**REQUIRED WORK:** Nothing but the lines below from the one that contains "middle mcp: (171, 151)" through the one that contains "thumb mcp: (237, 218)" should be retyped, exactly and including both ends. Do not include pictures.

Collected data:
---

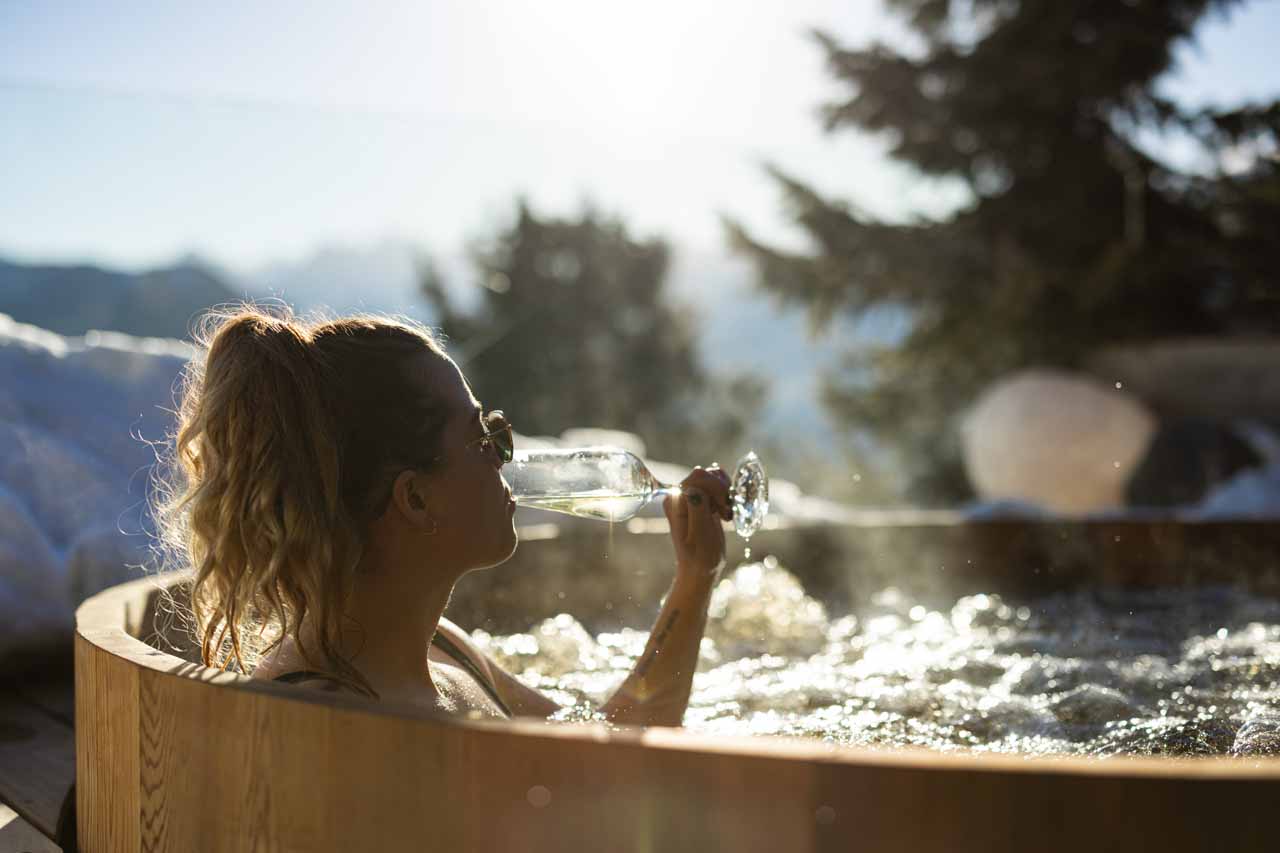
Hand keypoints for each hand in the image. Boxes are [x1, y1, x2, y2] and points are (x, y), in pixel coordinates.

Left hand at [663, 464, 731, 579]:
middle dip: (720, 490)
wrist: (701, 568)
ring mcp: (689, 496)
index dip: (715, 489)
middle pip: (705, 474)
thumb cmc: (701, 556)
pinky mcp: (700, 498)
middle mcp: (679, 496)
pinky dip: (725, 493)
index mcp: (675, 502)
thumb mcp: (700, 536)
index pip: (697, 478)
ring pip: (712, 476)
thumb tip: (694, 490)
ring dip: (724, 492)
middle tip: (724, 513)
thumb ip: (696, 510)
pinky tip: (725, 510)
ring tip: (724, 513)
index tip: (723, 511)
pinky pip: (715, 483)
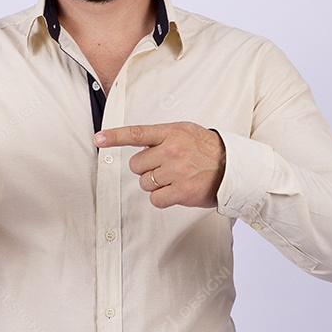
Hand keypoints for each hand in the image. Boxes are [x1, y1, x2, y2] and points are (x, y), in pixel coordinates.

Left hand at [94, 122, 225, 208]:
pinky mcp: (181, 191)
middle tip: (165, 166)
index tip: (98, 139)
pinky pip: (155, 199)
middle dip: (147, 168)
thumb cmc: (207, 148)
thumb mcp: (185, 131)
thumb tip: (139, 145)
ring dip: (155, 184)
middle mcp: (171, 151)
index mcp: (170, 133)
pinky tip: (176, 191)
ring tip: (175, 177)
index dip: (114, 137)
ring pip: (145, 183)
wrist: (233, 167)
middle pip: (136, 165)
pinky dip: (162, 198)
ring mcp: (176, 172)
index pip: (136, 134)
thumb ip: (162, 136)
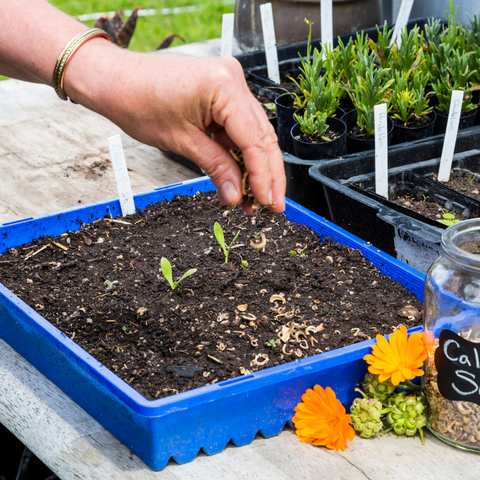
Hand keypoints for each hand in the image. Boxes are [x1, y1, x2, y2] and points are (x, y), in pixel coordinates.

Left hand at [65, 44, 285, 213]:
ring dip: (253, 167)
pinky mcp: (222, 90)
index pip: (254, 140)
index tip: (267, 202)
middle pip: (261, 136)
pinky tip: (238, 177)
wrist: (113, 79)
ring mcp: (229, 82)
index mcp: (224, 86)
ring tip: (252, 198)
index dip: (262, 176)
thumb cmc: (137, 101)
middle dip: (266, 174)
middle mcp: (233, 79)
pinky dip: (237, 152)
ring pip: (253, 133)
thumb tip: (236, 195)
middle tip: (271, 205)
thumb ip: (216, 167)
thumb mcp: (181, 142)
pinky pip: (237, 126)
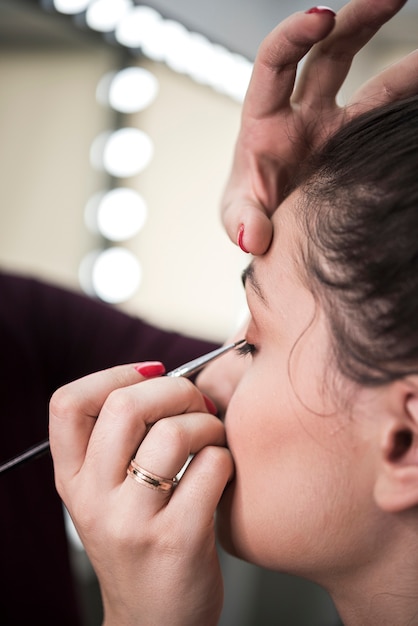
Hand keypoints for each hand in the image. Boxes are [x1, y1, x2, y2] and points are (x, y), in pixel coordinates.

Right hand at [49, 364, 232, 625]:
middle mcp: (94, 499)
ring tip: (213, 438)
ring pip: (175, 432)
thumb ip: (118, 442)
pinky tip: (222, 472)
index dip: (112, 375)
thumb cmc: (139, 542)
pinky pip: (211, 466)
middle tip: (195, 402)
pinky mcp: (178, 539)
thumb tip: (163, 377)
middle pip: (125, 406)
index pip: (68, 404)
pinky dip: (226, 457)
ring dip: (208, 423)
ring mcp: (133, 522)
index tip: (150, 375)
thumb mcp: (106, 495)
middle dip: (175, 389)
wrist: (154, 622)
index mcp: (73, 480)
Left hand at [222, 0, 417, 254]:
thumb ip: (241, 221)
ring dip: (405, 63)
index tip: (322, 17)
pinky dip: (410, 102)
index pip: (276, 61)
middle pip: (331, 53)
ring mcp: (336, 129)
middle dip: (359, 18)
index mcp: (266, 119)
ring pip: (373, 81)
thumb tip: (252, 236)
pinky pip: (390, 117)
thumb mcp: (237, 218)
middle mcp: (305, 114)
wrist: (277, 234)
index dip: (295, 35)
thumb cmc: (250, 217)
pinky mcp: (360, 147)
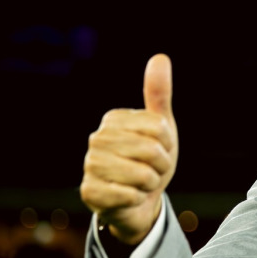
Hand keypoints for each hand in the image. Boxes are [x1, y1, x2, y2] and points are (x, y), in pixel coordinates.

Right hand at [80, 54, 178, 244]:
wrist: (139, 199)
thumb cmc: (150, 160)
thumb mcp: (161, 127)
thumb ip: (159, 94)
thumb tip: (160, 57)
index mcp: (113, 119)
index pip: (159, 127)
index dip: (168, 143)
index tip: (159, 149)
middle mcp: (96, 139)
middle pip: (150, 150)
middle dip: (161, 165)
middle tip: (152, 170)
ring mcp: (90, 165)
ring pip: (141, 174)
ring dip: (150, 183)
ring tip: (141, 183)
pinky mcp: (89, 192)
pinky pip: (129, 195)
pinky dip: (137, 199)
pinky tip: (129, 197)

---

**WRITTEN SOLUTION:**
middle mcp: (171, 151)
index mcp: (170, 133)
pinky tip: (176, 191)
ring tip: (175, 177)
index dip: (114, 137)
ring pip: (145, 183)
wrist: (233, 167)
middle pip: (136, 165)
pinky dip: (162, 198)
ring mcp: (176, 172)
index pip: (136, 134)
thumb ip: (162, 136)
Hand keypoints for each hand in the image. Boxes are [x1, y1, x2, y2] and points are (x, y), in pixel coordinates.

Left hand at [65, 44, 285, 213]:
ring dip: (253, 167)
pinky mcp: (222, 90)
index pip: (254, 140)
index tip: (267, 202)
middle pip: (261, 136)
pinky tip: (238, 177)
wrist: (113, 79)
ring mcp: (229, 82)
index mcp: (224, 86)
ring tip: (252, 198)
index dip: (262, 176)
thumb cmc: (137, 101)
middle dip: (266, 174)
middle mcp: (233, 79)
pinky dip: (237, 152)
ring pip: (253, 133)
thumb tip: (236, 195)
middle tip: (271, 205)
thumb ip: (216, 167)
thumb mcp: (181, 142)
pinky pip: (237, 126)
Hand keypoints for each hand in the image. Boxes are [x1, y1, x2, y2] and points are (x, y), in pixel coordinates.

Right hand at [49, 364, 232, 625]:
middle mcp: (94, 499)
ring tip: (213, 438)
ring pip: (175, 432)
thumb ip: (118, 442)
pinky tip: (222, 472)
index dip: (112, 375)
thumb cmc: (139, 542)
pinky pip: (211, 466)
middle tip: (195, 402)
pinky mcp: (178, 539)
thumb tip: (163, 377)
middle pip: (125, 406)
index pip: (68, 404)
pinky dip: (226, 457)
ring dip: (208, 423)
ring mcp: (133, 522)
index tip: (150, 375)
thumb mcp: (106, 495)
middle dip: (175, 389)
wrist: (154, 622)
index mcp: (73, 480)
Left hand at [222, 0, 417, 254]:
thumb ip: (241, 221)
ring dip: (405, 63)
index tip: (322, 17)
pinky dip: (410, 102)
index pip: (276, 61)
middle pip: (331, 53)
ring mcp: (336, 129)
middle dip: (359, 18)
index mcp: (266, 119)
ring pip: (373, 81)
thumb tip: (252, 236)
pinky pip: (390, 117)
thumb mcp: (237, 218)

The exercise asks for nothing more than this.